You’re Gonna Need a Warrant for That….
On June 22, 2018, in Carpenter v. United States, the United States Supreme Court decided that the federal government would need a warrant in order to obtain historical location data from cellular service providers, based on cell tower “pings.” (“Pings” are more formally referred to as cell-site location information or “CLSI.”) As explained in more detail below, the issue at the center of the controversy in the Carpenter case was whether an individual’s personal location (as reflected in the CLSI) was private information protected by the Fourth Amendment, or whether any expectation of privacy was revoked because the location information was shared with the cell service provider when the individual’s cell phone accessed different cell towers. This decision was by a divided court (5-4), with four separate dissenting opinions (in other words, the Court had a lot to say on this).
A bit of background on the laws that were relevant to the Court in the Carpenter case (because the Magic 8 Ball is predicting that as technology continues to be a critical aspect of our personal and business lives, there will continue to be legal activity on the issue of what is private vs. what is shared). The Fourth Amendment of the U.S. Constitutionprovides protections to the people of the United States to “be secure in their persons, houses, papers, and effects, against unreasonable searches and seizures,” and that “no warrants shall issue, but upon probable cause, supported by oath or affirmation, and particularly describing the place to be searched, and the persons or things to be seized.”

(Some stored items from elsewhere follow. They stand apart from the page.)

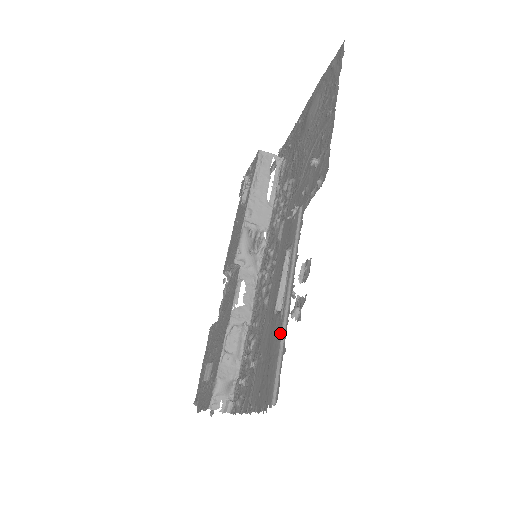
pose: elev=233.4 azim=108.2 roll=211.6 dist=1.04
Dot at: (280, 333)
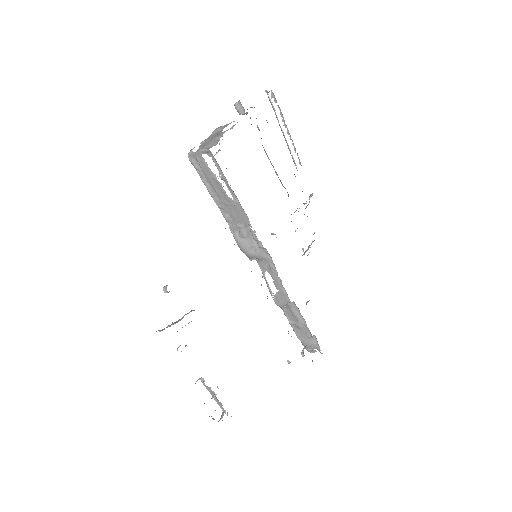
Dot at: occluded
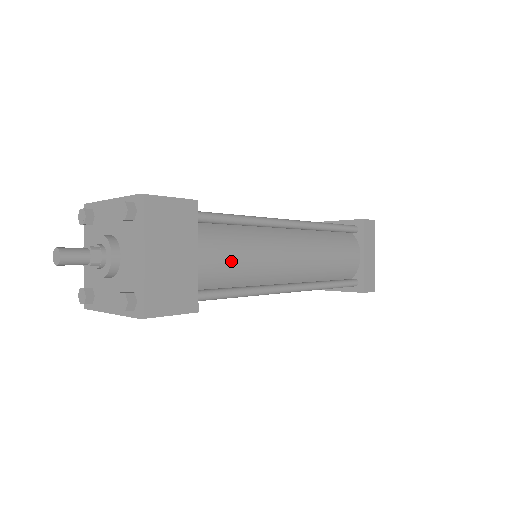
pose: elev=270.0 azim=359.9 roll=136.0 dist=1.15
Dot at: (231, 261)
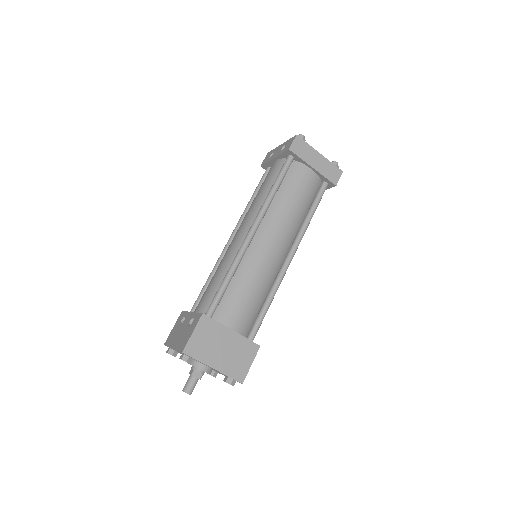
Dot at: (247, 303)
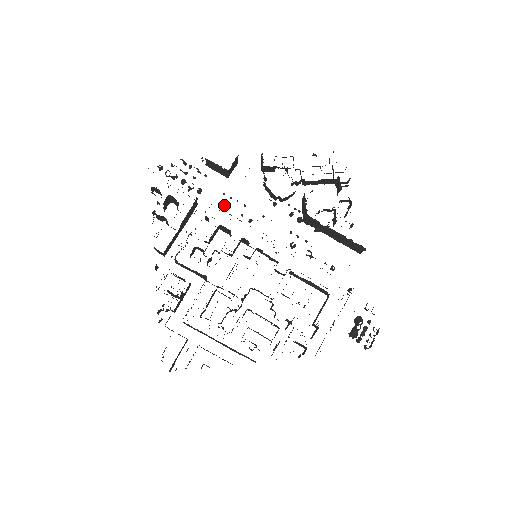
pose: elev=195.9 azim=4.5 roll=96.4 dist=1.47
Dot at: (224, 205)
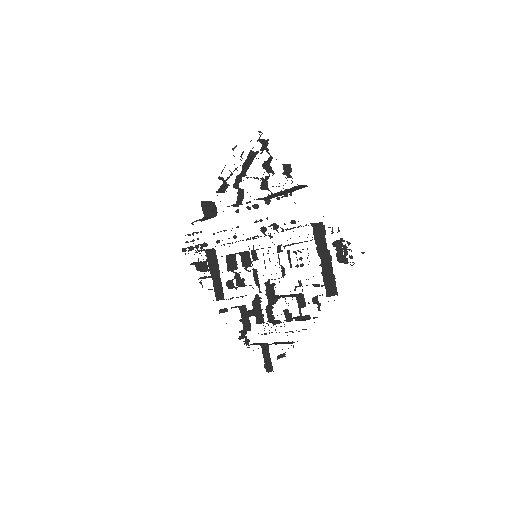
Dot at: (218, 242)
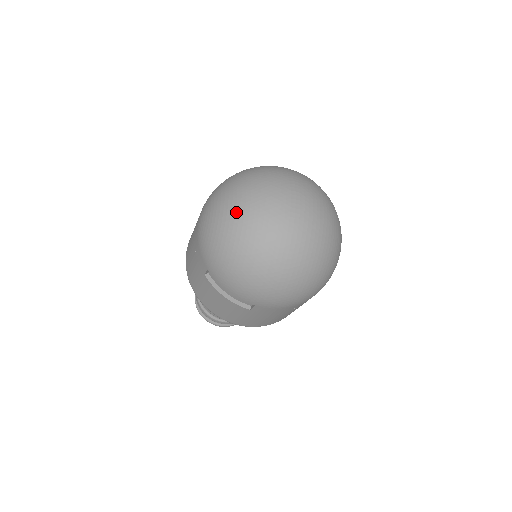
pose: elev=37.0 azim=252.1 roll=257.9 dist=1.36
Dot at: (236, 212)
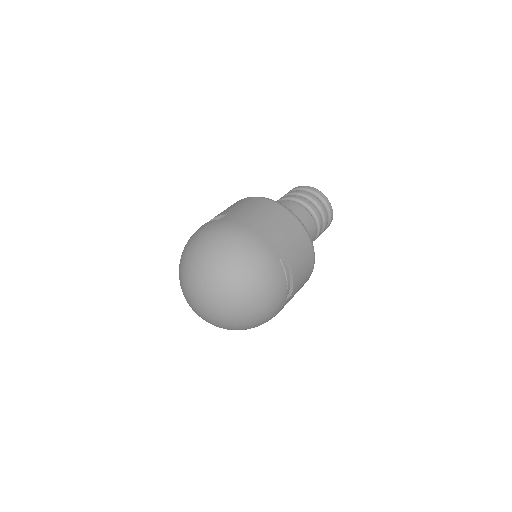
Dot at: occluded
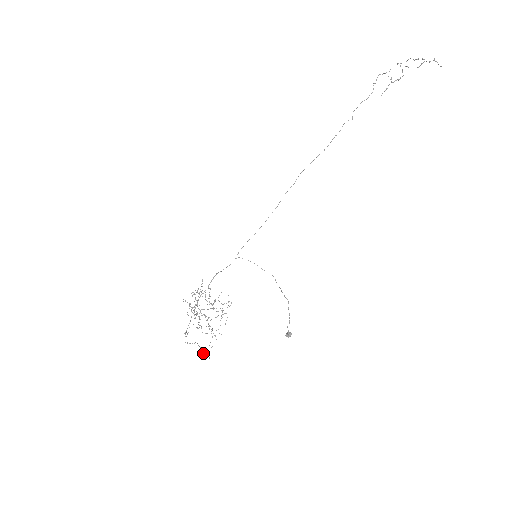
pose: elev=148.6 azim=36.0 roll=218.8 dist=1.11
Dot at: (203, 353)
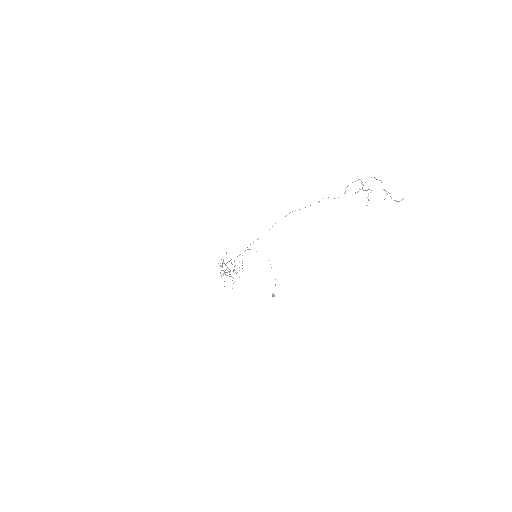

The Stored Communications Act (“SCA”) is one of the titles included in the Electronic Communications Privacy Act (“ECPA”). The ECPA (including the SCA) was codified in 1986. At that point in time, most people didn’t own cell phones, and if they did, they didn’t turn them on. (I only carried mine as a potential means of defense, as it was substantial enough to knock out a potential attacker (without the screen breaking).) As the Carpenterdecision notes, however, “[t]here are 396 million cell phone service accounts in the United States – for a Nation of 326 million people.” While the SCA has been amended since 1986, it is difficult for statutory and case law to keep up with the lightning speed of technology.
The SCA makes it unlawful to access or disclose stored electronic communications records, unless the government compels such disclosure as allowed by the statute. Some of the ways the government may compel disclosure include through an issued warrant, an authorized administrative subpoena or a court order that shows “specific and articulable facts” that show the information may be relevant to a criminal investigation. See, 8 USC §2703.
Now on to the facts….the Carpenter case involved a criminal investigation by the FBI into a series of robberies in Detroit, Michigan. Federal judges issued court orders requiring two national cell phone providers to provide CLSI for incoming and outgoing calls, both for the time the call started, and the time the call ended. This CLSI placed Mr. Carpenter near four of the robberies, and he was charged and convicted.
The use of the CLSI in criminal investigations is where you see many of the cases on this type of issue; however, the rights of the government to obtain these records – or other use of the records — could have other implications. For example, this information can be used for other helpful purposes, such as to locate missing children or abducted individuals, or to track and locate terrorism suspects. It has also been used for purposes of tracking the location of individuals in state income tax audits, in order to determine if statutory residency tests have been met (which can impact businesses due to the potential negative impact on C-level employees who reside in a state other than where their principal office is located).
The Supreme Court found that the CLSI information was “intimate” data, which does more than simply show movements, but also shows “’familial, political, professional, religious and sexual associations.’” Moreover, this type of data is more personal than GPS attached to a car, as it travels with the individual and therefore accompanies an individual to the residence, physician’s office, and other “potentially revealing locations.” And, because it is stored for years, it provides a chronicled history of an individual’s actions (unlike a public viewing of someone, which is a one-time event). The Court found this to be significant because courts should consider what kind of information is sought in making a determination whether or not an individual would legitimately expect the information to be private.
This ruling, however, was expressly stated to have narrow application. The Court advised that it did not apply to other types of business records that may “incidentally” include location information, and may not even apply to protect all CLSI. The opinion of the Court noted “[t]he Government will be able to use subpoenas to acquire records in the overwhelming majority of investigations. We hold only that a warrant is required in the rare case where the suspect has a legitimate privacy interest in records held by a third party.”
So, at this point, it seems clear that the FBI cannot access historical, chronicled, CLSI records such as those obtained for Mr. Carpenter, in a criminal investigation, without a warrant. But for all of the other potential uses of this type of data? That Magic 8 Ball is stuck on “Reply Hazy, Try Again.”